Document segment =
The caution was timely, given the increasingly reckless rhetorical assaults on Iran that were emanating from various administration sources. Most often (or most prominently discussed), what the U.S. public heard from the White House, the State Department, and the Pentagon was an echo of Bush’s 2002 “axis of evil” speech in which both Iraq and Iran were portrayed as evil and unredeemable. And while Iran has continued to be castigated for its activities, almost nothing is said–or reported–or remembered about Saudi activities that have been “unhelpful,” as a former Defense Secretary once said, to U.S. objectives.
First, Iran opposed Taliban rule in neighboring Afghanistan. While Tehran’s promise to assist in search and rescue missions for pilots of any U.S. aircraft that crashed in Iran during operations in western Afghanistan is widely known, many analysts believe that Iran had been covertly undermining Taliban rule and al-Qaeda’s safe haven for some time, that Tehran’s activities were known in Washington, and that Tehran was sharing information with Washington. Moreover, during the U.S. invasion of Iraq in March 2003, Iranians accompanied exiled Iraqi militias and others who reentered Iraq as British forces swept across southern Iraq securing the coast and the Iran-Iraq border areas. Curiously, there is little information about how many Iranians accompanied returning Iraqis and how many remained after the end of “major combat operations” in Iraq. What has emerged, however, is that after Baghdad fell Iran offered to sit down with the U.S. to negotiate the nuclear power/weapons issue, Iraq’s stability and reconstruction, and regional power sharing. Washington flatly declined to engage–and even tried to claim that no communications were received by any policymakers.

Problems and tasks =
a. Answer these questions using the Iran passage, one line each:
(i) Which 2002 speech portrayed both Iraq and Iran as evil and unredeemable?
(ii) What did Tehran promise to do for pilots of U.S. aircraft?
(iii) After Baghdad fell, which three matters did Iran offer to negotiate with the U.S.?
b. Summarize the Iran passage in two sentences.
c. List every U.S. government body that the Iran passage names as a source of what the U.S. public heard about Iran.
The data that follow come from a different source than the Iran passage.

Extracted entries =
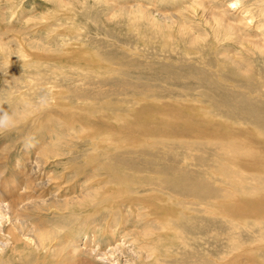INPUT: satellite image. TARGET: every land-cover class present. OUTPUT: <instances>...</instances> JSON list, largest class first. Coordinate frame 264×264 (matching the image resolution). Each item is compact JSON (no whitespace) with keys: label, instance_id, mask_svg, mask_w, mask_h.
Listing matches in <instances>:
<instances>
[{"label":"bare ground","instance_id":"1","mask_svg":"<svg viewBox=\"0 0 264 264\" xmlns=\"http://www.w3.org/2000/svg\"><path fill=\"white\" fill-rule=\"evenodd\" d=\"M105 1L109 6L104 15L110 21L117 20L115 28L125 26L128 33L130 28L138 29L140 41L148 28L149 34L153 31L161 36L163 46L178 39L187 57L177 58L180 62L176 63L165 62L166 67L180 68V72L169 76L166 67L160 68L167 75L158 76L157 82L152 79L156 71H140L142 76L136 75L133 80L125 72L130 67L116 64L123 60L110 63L97 60L92 52L82 55L93 58L94 68L93 74L83 75L84 85L88 86L75 87V102L81 98L98 101L100 95L114 92L117 86L125 92L144 90L142 96L135 92L133 100L123 101L127 109L138 110L130 115L133 118H120L117 124L100 115L99 104L86 102L68 109L62 96H55L58 91L50 103L35 107V123L29 125V130L39 136L32 144H45L44 148L34 147L33 151L41 155L24 156L30 161L25 169L18 166L22 177L10 176L6 153L0 156V264H12L2 261V255L6 249L14 252L24 238L43 244L38 240L48 230L35 220L43 210L57 205L58 209L89 210V200L99 209L107 199L115 200L123 212L121 227H126L127 216L132 219L131 226L142 228V235L148 229L145 220L149 214L160 223V249L171 250L161 254L168 260L153 264H264V0H177L179 10L164 15L155 14L140 1ZM202 28L209 32L195 34ZM208 44L216 52L218 64L209 67L208 61L206 65L198 62L202 65L199 68L189 64V55L202 54ZM72 55L77 57L79 53ZM105 73L107 76L102 77ZM180 73L195 74L199 84L222 94L221 99L209 97L207 101L204 92L194 98L184 89L181 96L189 97L169 96L171 88L167 84L180 79ZM113 80L121 85L114 86ZM90 84L108 87L98 94L99 90L93 91ZM4 93L0 97V118L8 115L3 112L9 106L16 108L6 90ZM132 104L136 107H130ZM67 120L89 127V136L78 138L89 151L68 156L65 171L46 169L51 159L45 155L62 156L52 151L65 140L52 125ZM101 127L111 136L98 137ZM46 137H53L54 142L40 141ZM145 149L149 150L147 154ZM147 168L154 174L144 173ZM98 185L107 190L95 197ZM146 186L157 191L136 197L135 193ZM75 215L72 212L70 216ZM99 217L105 214L100 211ZM113 219L110 216L107 223ZM73 249L80 251L77 256L86 255L95 264H104L95 258L99 252L93 255V249H81L77 244ZM135 249L139 257L149 252L143 244ZM56 264L78 263L68 256Z\"/></svg>","mask_w":264,"mask_h":264},{"label":"rangeland","instance_id":"2","mask_svg":"<svg viewBox=\"0 0 264 264\" xmlns=\"http://www.w3.org/2000/svg\"><path fill=\"white\" fill-rule=\"evenodd\" d=\"M119 1L122 4H128L127 0ZM128 1L135 4L140 1L139 3L142 2L143 5H146L145 7L151 8L155 14L160 15L168 14V12L173 14L174 11L179 10L178 7L180 6V3L177 4V0H153L155 3L151 0ZM108 3L109 1L105 0H0V97L4 96L6 90L7 96L12 99L16 106V108L14 106L6 108L3 113L8 115H1L0 118V156L6 153L10 176H23L21 171L18 170V166L25 169L26 164L30 161L24 156L28 154L34 157L41 155V152L33 151L34 147L44 148L45 144H32L35 139L39 140V136L35 131L29 130V125L35 123L33 120L37 113L35 107L50 103L55 91L59 93L55 96L61 95V100L68 109L86 102L95 106L99 104L101 109L98 112L102 113L100 115L108 117L113 124L119 123L120 118H133V115H130L138 110L135 104L130 107H136V109H127L126 103H123V101L133 100L136 96L135 92L142 96L141 91L144 90L125 92L122 90V86H117V90L112 93L100 95L98 101L81 98L75 102L74 97L78 96L75 87L80 86L82 88L85 86L86 82L83 75L93 74L92 69L94 68L91 64L93 58L82 57V55L92 52L97 60L112 61V63L123 60L116 64L130 67L125 72L128 71L126 74L129 78L132 77L133 80L136 79V75L137 78L138 75L142 76L141 74L144 71H148V73L149 70L156 71L152 79L157 80V82H160V78L156 79L158 76L167 75L160 69L165 68L167 62L174 61L176 63L177 61L180 62L177 58L186 59L185 47L178 39L177 42L176 39L170 42L169 46H163L161 36L153 31L149 34L150 30L148 28L144 31L146 33H143V37L141 36L144 39L142 41L136 36V32H138L136 28H130V33L126 32L125 26L124 28H115L114 26L119 25L117 20L110 21L104 15L107 12V5L109 6ZM254 10L256 9L254 8ZM194 32L195 34L204 33L206 35L209 31L202 28ZM205 38L207 37L205 36ZM208 46L205 45V49H207L203 52L204 54H198V56L196 53H192L189 55L187 59L192 60H189L188 63L196 65L195 68H199L203 64L206 65L208 62L207 66H216L218 63L215 61V55L217 56V54L211 50L209 44ZM208 49L209 51H207ZM60 53L63 54L58 56ZM71 53H79V56L74 57ZM206 54H208L207 58ZM131 61L136 62L128 65L127 63ZM198 62H201L202 65ZM166 68L169 70V76L174 75L177 71L180 72V68L175 69L172 66ZM87 70L90 72L87 73ZM132 74L133 76H131ZM187 74L180 73L181 78H179L181 80L178 79L169 84L165 83L171 88L169 89V92H171L169 96L175 99L189 97L188 94L181 96L185 92L184 90H187V92L192 93L191 96L194 98H196L194 95L200 96L199 93L204 92L206 93L204 99H207V101L211 100L208 99L209 97L221 99L222 94L210 92L207 85L199 84L197 82L198 77L195 74L194 76L192 73ZM103 76H107V74L105 73ZM100 77L96 76L98 79ZM182 79L184 82H182ZM113 82L114 86L121 85L115 80ZM186 83L191 84L188 86ZM106 86L90 84L89 87L93 91L99 90V94L102 89L108 87ZM41 91L42 95L40 94ZM165 95L168 96V94ZM14 109L16 110L12 112ZM52 127L61 132L65 140L63 143L57 144V148L52 151L53 153H62V156L45 155V158L51 159L46 169H54L57 172L65 171L66 167L69 166L68 156L89 151L86 149L88 146L86 144L81 145L78 138L89 136L90 130L87 125L82 127L79 126V123L70 120L54 122ZM98 135V137L102 135L110 137L111 133H105L104 128L101 127ZM28 138L30 141H28ZM47 140L50 143L54 142L53 137H46V139L40 141L45 143ZM144 151L146 154L149 152L148 149ZM144 173L154 174L148 168ZM12 180L14 179H10V181ZM106 190L102 185H98L95 190V197L98 193ZM154 191L157 190L152 186H146L139 193H135V196L144 197ZM67 195L73 196V193L67 192ZM114 201L107 199L99 205V209H96L98 205L94 204V201L89 200L92 205H90L89 210H85L83 207L58 209V205L52 206L50 210H43L38 214L39 217L35 219L36 223L43 224L45 229L48 230L46 236L38 240L43 244L39 246L36 241L24 238V242H20L14 252L6 249V252L2 255V261L9 260L12 264H56L70 256L78 264H95L86 255L77 256V252L80 251L73 249L74 244L79 245L81 249H93V255L99 252V255L95 258L104 264H139V262L141 264H153L168 260L161 254L163 250L171 249H160L158 235L161 227L160 223L156 222L155 216L148 215L145 220L148 229L145 230L146 234L142 235L139 232L142 229L140 226H131L132 219L129 216L125 217L124 220L126 221V227L120 226L123 220V212L120 207H116ZM81 206H84V204ZM100 211L105 214V217H99ZM72 212L76 215L70 216ZM110 216L115 219L107 223ZM142 244L149 252L145 251L143 257H139L135 248L137 245ZM154 253L156 256H151ZM101 254H106L105 258L101 257ZM108 260L110 262H107Z\"/></svg>","mask_w":264,"mask_h":264}]
</instances>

Responses =
a.
(i) Bush's "axis of evil" speech.
(ii) To assist in search and rescue missions for pilots of any U.S. aircraft that crashed in Iran during operations in western Afghanistan.
(iii) The nuclear power/weapons issue, Iraq's stability and reconstruction, and regional power sharing.

b. Administration rhetoric against Iran echoed Bush's 2002 "axis of evil" speech, while almost nothing was said about Saudi activities that were "unhelpful" to U.S. objectives. Iran opposed Taliban rule and is believed by many analysts to have shared information with Washington, and after Baghdad fell it offered to negotiate with the U.S., which Washington flatly declined.

c. The White House, the State Department, and the Pentagon.